The SUV pulled over and blocked traffic around 8:15 on a side street in front of the Miami Aqua art fair. Crabapple paced around the car, calling out to the crowd that this street takeover was a performance of Dr. Sketchy's Anti-Art School. The chauffer took pictures with his cell phone from the driver's seat, while the four dancers and the midget assumed their first pose in the street in front of the car. With an audible "whoosh!" the fire dancer whipped his flaming torches on chains through the air, inches from the audience members' faces. A crowd started to gather in a circle around the flames and the posing performers.
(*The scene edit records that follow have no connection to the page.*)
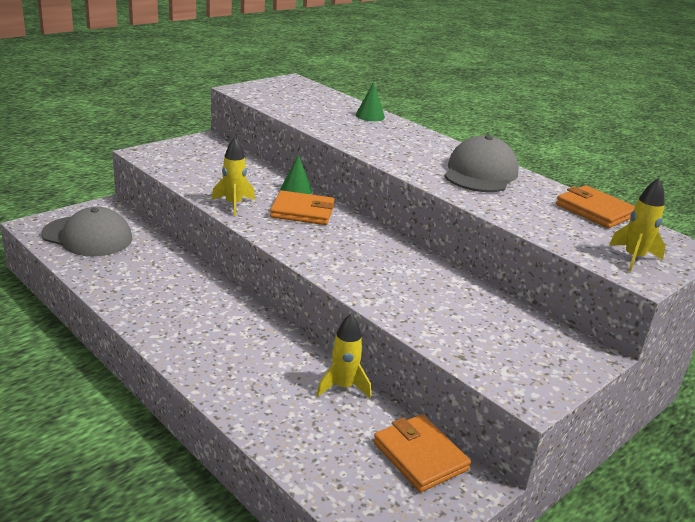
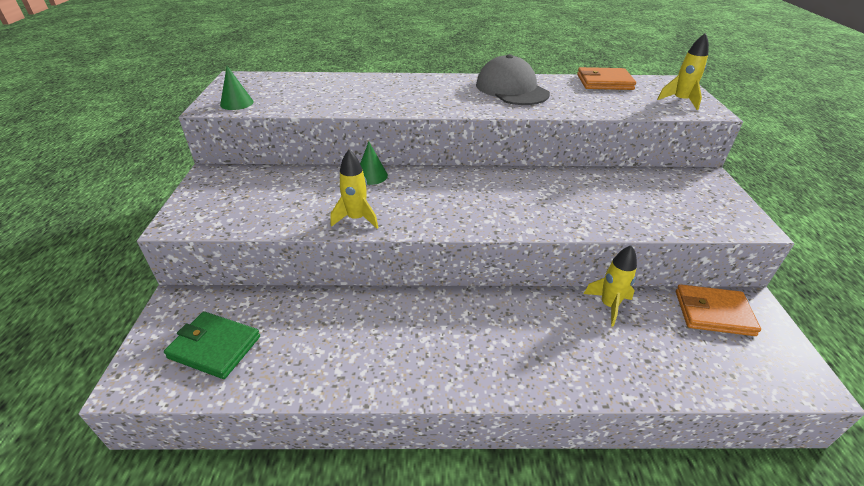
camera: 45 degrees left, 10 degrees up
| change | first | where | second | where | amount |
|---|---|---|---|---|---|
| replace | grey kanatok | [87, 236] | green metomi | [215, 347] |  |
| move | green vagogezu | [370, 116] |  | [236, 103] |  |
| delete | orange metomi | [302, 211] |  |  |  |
The girls and the midget would stand absolutely still until Crabapple commanded, "Change!" and then would assume a new pose. When the notebooks were distributed through the crowd, the event at last made a bit of sense. It was actually pretty fun. My deformed stick figure drawing of the midget's rugged pout, as seen through a veil of flames, serves now to remind me of the night when the fair drew to a close. When I see it, it is as if the camera is pulling back and the credits are starting to roll.
Later that same night, I found myself at Max Fish. The fake bar had been hosting packed shows with live bands all week, and their Web site had posted notice of a Saturday-only "top-secret show tonight!" As the bar grew crowded, there was spirited debate about whether the top-secret guest would be Miami local Iggy Pop, last year's Art Basel hit No Age, or someone else. I reflected that Max Fish the art installation had reached the height of its masterful success. This crowd was drinking in a bar that wasn't even real, that wouldn't be around the very next day, waiting to see a fantasy band that existed only in their mind.
Sometime after midnight the whole scene turned back into a pumpkin for me, though, when it became clear there was not going to be a show at all. As I walked back to Wynwood, the Overtown locals were still frantically hustling the last couple of trickle-down dollars out of the art fair tourists. I thought of the staring eyes of the women in Balber's photos and wondered where they were tonight. I passed a construction site where a condo stood half-built or perhaps half-destroyed. It looked like art. Someone had nailed a "Cash For Your Warhol" sign to it.
On 22nd Street, as a stray dog trotted amiably past SWOON's still-unfinished mural, I flashed back to Crabapple's event and to the image that seemed to sum up the entire Art Basel week: four glamorous models and a rocker midget posing as if time had stopped, in front of a group of maybe 10 people trying with great concentration to draw them while they, too, were orbited by a much larger ring of perhaps 50 people taking photos of the people drawing the performers.
Half the mortgages in the state were underwater. Perhaps in a generation or two, due to rising sea levels, Miami would be too. From sandbar to paradise and back to sandbar in a century-long hallucination, a perfect work of art. What were the last words of the historians of Atlantis? I thought of Molly Crabapple's parting words to the crowd that had gathered. As the girls and the midget got back into the SUV, promptly at 8:30, she waved her arm dramatically to the crowd and said, "Now we will vanish like a puff of smoke!"